Real R application: Tokopedia vs Bukalapak

Tokopedia vs Bukalapak

Dunia start up saat ini lagi booming di Indonesia, ada beberapa start up dari Indonesia yang berhasil menyandang gelar “Unicorn”, contohnya Tokopedia, Bukalapak, Traveloka, Gojek dsb.

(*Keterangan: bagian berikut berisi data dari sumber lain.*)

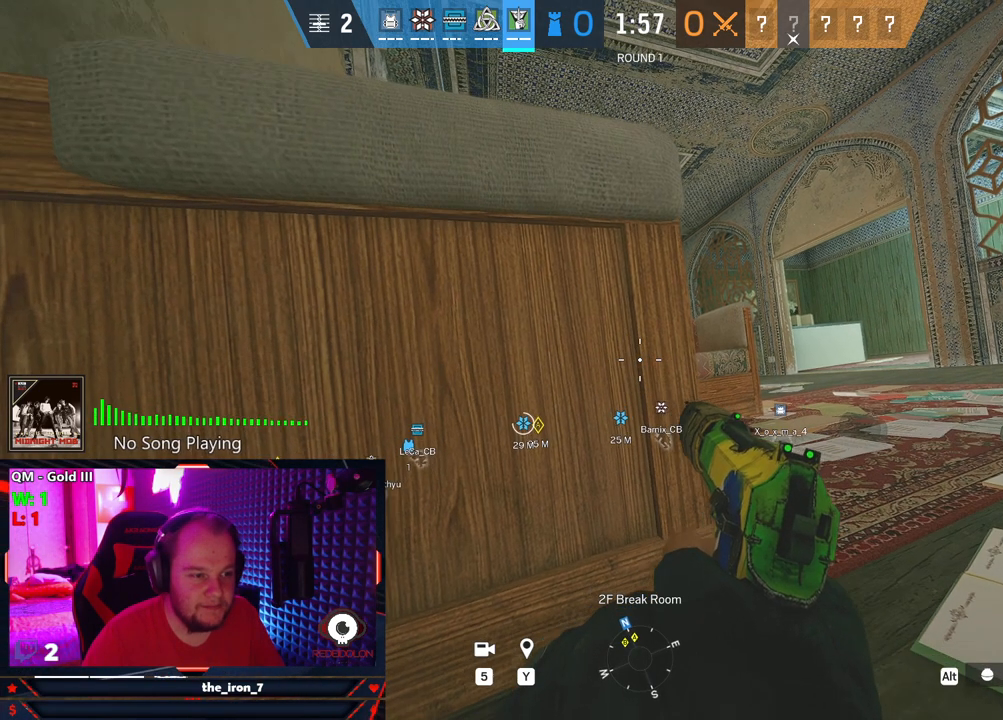
{"keys": ["e"], "mouse": [], "mouse_move": "up-right", "events": []}
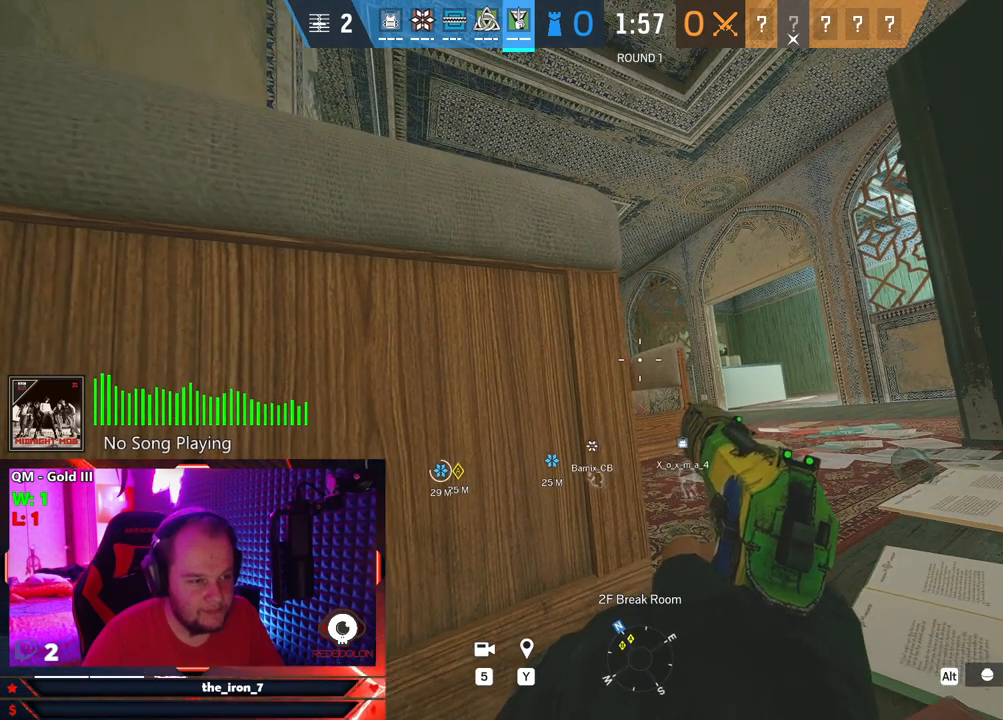
{"keys": ["e"], "mouse": [], "mouse_move": "still", "events": []}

Tentu bukan perkara mudah sebuah start up bisa menyandang gelar “Unicorn”, sedikit kisah tentang Bukalapak, yang pernah hampir bangkrut, bangkrut berarti valuasi start up tsb nyaris nol rupiah(Rp 0.00,-), tapi Achmad Zaky sang foundernya berhasil menyelamatkan dari tragedy kebangkrutan, tentu tidak mudah melakukannya.

Ilustrasi Bukalapak tsb, hanyalah salah satu kasus saja, tentu start up lain juga punya perjuangan dan keunikan tersendiri untuk survive.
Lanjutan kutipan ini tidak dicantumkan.